不会的是真正的君无菲,“以前不会,不代表现在不会。我偷偷学的。”
“原来如此。”姜河点头,“您的画功真是独特,简单难看的衣服样式,出自您的手笔,有一种说不出的亮眼秀丽,这些画应该能卖个好价钱,只是这些款式满大街都是,而且是前几年的款……”
君无菲翻了个白眼,“你以为我把店里这些衣服的样子画下来,是为了卖画?”
“不然……”姜河想不到别的可能性。
君无菲再次提起笔,在宣纸上的衣服上添上数笔,领子加了一枝梅花、腰上配了一幅祥云彩带,立时,图上陈旧的款式变得精美独特。

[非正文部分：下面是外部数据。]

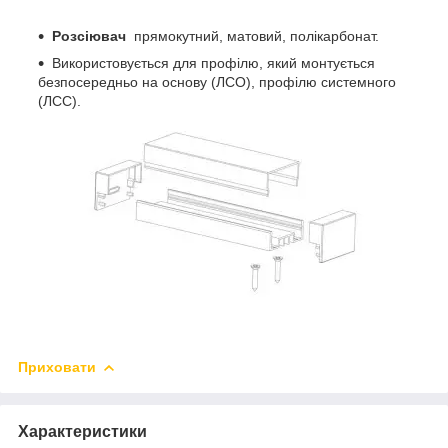
Розсіювач
прямокутний, матовий, полікарбонат.
Використовується для профілю, який монтується
безпосередньо на основу (ЛСО), профілю системного
(ЛСС).
Приховати
Характеристики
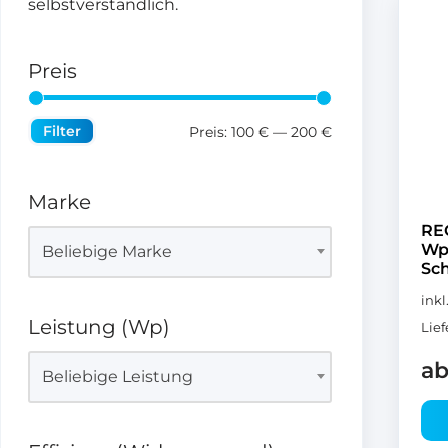
selbstverständlich.
Preis
Filter
Preis:
100 €
—
200 €
Marke
RE
Wp
Beliebige Marke
Sch
inkl
Leistung (Wp)
Lief
a
Beliebige Leistung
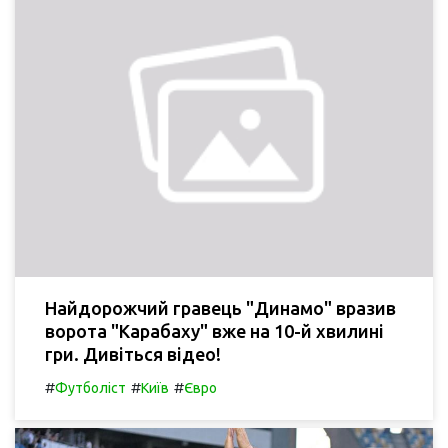
Найдорожчий гравець "Динамо" вразив
ворота "Карабаху" вже на 10-й хвилині
гри. Дивіться відео!
#
#
#
Футболіст
Київ
Євро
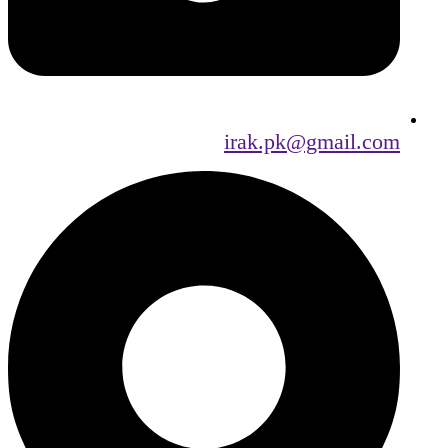
irak.pk@gmail.com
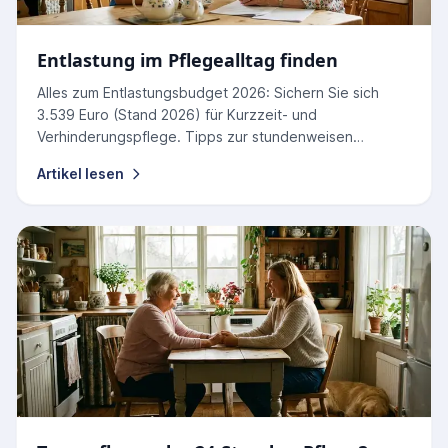
Entlastung im Pflegealltag finden
Alles zum Entlastungsbudget 2026: Sichern Sie sich
3.539 Euro (Stand 2026) für Kurzzeit- und
Verhinderungspflege. Tipps zur stundenweisen
Nutzung und Abrechnung.
Artikel lesen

“这……”姜河讶异地瞪大眼,“这款式多精美啊,小的从未见过。小姐真是好才思。若是重新照图样做成衣,肯定大卖。只是五千两银子,进不到多少货?”
“谁说要进货了?找五十个绣娘连夜赶工,对应每件老款成衣图样,在卖不出去的成衣上按照我添画的图样添加饰物。我点算过货物,三天应该能赶制完成。”君无菲开始在下一张的衣样上添笔,每一张都添上不同的花样,有蝴蝶、鸟儿、各式各样的花朵、说不明样子的图形……种类繁多。
半晌,所有款式总算添加完了。
“小姐真是妙招!小的佩服!”姜总管看得是眼花缭乱。
君无菲又说,“我们这个店的位置不适合开成衣铺,酒楼那个位置倒是适用。”
“怎么会不合适?老爷说这地方没有卖衣服的,就我们君家一家独大。”
“买衣服顾客都喜欢挑选,一排店面都是卖衣服的,名气大了,自然大家要买衣服,首先就会想到那里。开在只有一家的地方,顾客一般不会去,因为没有挑选的余地。所以,我们店之前生意差,是正常的,何况爹命人做的款式都太陈旧。”

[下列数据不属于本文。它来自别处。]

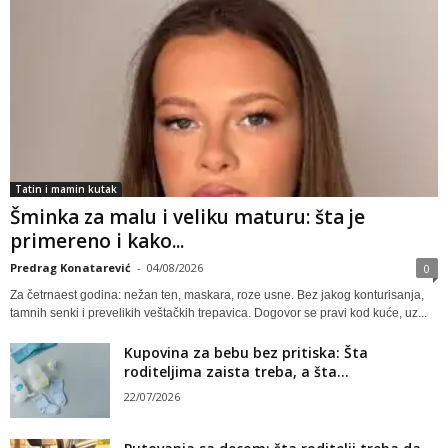
Tatin i mamin kutak
Šminka za malu i veliku maturu: šta je
primereno i kako...
Predrag Konatarević
-
04/08/2026
0
Za četrnaest godina: nežan ten, maskara, roze usne. Bez jakog konturisanja,
tamnih senki i prevelikih veštačkih trepavica. Dogovor se pravi kod kuće, uz...
Kupovina za bebu bez pritiska: Šta
roditeljima zaista treba, a šta...
22/07/2026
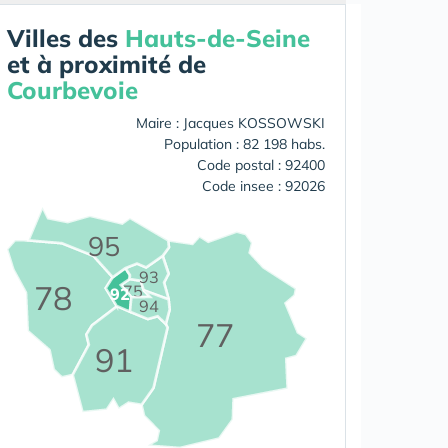
Villes des
Hauts-de-Seine
et à proximité de
Courbevoie
Maire : Jacques KOSSOWSKI
Population : 82 198 habs.
Code postal : 92400
Code insee : 92026
95
93
78
75
92
94
77
91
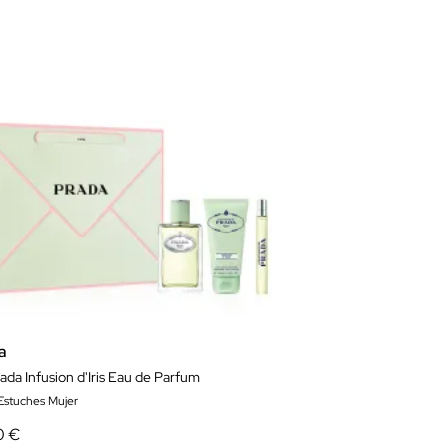
a
ada Infusion d'Iris Eau de Parfum
 Estuches Mujer
0 €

“小姐说得有道理。君家酒楼那边,倒是全是卖衣服的店。只是那么大家酒楼改成卖衣服的,会不会有点浪费,重新装修要不少钱。”
“不会浪费的,我要开的是服装商场。”
“何谓商场?”
“就是专卖这类货物的大店。酒楼三层刚好。一楼卖女装、二楼卖男装、三楼卖被褥一类的家纺。只要是衣物类别,在我新开的商场都能买到。”
“小姐,您的构思真奇特。”
“去找二十个工匠赶工,”君无菲拿出另外几张图纸,“我已经画好了商场的图样,照着做,至于装修选材,也标明了该用什么。很多地方都不必改,也不过是添了些装饰,三天也差不多能弄好了。另外再找人按我图上画的样式做竹衣架,木头模特8个、订制匾额……去吧,有什么不懂的,看图画上的注解,再不懂,就来问我。”
“是。”姜河满脸新奇,转身离开,突然又想问小姐不是不识字么,约莫也是偷偷学的。又作罢。
等姜河一走,君无菲也出了仓库,又满脸笑容地转身,“兄台是想躲在仓库里过夜?如果是,别忘了交住宿费。”